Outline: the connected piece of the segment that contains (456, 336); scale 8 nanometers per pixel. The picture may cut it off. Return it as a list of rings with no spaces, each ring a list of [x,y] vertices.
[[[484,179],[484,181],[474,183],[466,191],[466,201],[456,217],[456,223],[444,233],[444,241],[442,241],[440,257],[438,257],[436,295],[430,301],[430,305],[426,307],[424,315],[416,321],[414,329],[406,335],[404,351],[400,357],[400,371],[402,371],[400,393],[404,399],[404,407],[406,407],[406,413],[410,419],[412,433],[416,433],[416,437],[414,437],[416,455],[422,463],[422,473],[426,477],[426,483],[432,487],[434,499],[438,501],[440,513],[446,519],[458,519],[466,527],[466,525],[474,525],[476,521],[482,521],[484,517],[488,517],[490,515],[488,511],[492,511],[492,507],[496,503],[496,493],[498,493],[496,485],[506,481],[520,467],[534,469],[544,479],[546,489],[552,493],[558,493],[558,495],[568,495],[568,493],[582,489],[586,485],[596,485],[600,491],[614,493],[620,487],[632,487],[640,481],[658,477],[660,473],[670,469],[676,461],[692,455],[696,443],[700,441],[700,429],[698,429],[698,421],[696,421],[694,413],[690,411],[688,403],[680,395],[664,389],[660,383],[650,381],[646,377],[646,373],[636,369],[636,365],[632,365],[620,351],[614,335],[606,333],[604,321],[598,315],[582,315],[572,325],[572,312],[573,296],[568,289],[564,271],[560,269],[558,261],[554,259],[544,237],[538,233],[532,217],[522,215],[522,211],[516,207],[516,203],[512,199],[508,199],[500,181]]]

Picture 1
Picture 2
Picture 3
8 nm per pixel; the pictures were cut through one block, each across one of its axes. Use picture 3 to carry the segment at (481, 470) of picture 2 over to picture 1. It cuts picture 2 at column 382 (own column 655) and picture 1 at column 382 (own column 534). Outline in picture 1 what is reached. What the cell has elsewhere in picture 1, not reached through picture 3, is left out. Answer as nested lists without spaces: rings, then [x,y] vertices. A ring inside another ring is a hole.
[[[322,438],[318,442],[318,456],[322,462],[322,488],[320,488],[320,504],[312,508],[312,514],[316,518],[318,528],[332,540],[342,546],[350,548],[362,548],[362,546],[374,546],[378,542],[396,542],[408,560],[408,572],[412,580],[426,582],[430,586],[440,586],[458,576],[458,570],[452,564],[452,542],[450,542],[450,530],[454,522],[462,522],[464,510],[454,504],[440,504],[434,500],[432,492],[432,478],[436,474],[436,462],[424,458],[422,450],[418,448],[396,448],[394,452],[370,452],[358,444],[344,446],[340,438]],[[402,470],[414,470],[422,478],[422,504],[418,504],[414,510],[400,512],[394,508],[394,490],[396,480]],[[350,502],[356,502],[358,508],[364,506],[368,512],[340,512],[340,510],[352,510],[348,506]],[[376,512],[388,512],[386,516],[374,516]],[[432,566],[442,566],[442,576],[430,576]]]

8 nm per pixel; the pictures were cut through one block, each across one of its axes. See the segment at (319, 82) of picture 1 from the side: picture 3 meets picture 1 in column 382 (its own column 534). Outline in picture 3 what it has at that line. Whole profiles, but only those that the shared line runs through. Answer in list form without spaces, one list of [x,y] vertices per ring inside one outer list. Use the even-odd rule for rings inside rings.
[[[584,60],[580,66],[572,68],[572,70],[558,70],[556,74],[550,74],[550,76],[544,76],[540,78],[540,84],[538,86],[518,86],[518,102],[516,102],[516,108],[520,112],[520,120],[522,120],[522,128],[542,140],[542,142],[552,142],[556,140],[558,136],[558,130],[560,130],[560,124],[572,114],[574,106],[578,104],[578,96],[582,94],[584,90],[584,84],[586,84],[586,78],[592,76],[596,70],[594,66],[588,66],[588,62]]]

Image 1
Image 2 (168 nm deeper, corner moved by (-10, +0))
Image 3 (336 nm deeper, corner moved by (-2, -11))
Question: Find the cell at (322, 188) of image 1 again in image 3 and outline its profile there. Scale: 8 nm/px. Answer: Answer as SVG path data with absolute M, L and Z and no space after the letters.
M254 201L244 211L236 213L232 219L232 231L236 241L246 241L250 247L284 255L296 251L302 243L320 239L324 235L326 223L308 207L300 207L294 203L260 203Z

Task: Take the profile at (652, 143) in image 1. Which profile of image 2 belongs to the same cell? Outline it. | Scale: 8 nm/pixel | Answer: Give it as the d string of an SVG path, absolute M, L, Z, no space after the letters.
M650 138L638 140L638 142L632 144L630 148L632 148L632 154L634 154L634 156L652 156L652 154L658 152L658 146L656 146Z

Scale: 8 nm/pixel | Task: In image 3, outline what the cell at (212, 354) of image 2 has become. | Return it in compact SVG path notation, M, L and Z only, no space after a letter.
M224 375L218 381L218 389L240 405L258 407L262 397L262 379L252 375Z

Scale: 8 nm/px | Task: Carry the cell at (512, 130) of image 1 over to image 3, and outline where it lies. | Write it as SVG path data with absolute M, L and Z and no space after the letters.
##############################
*ASSIGNMENT*:
Check the listing above for "deeper". Show every line where it turns up.

*THE ANSWER*:
Image 2 (168 nm deeper, corner moved by (-10, +0))
Image 3 (336 nm deeper, corner moved by (-2, -11))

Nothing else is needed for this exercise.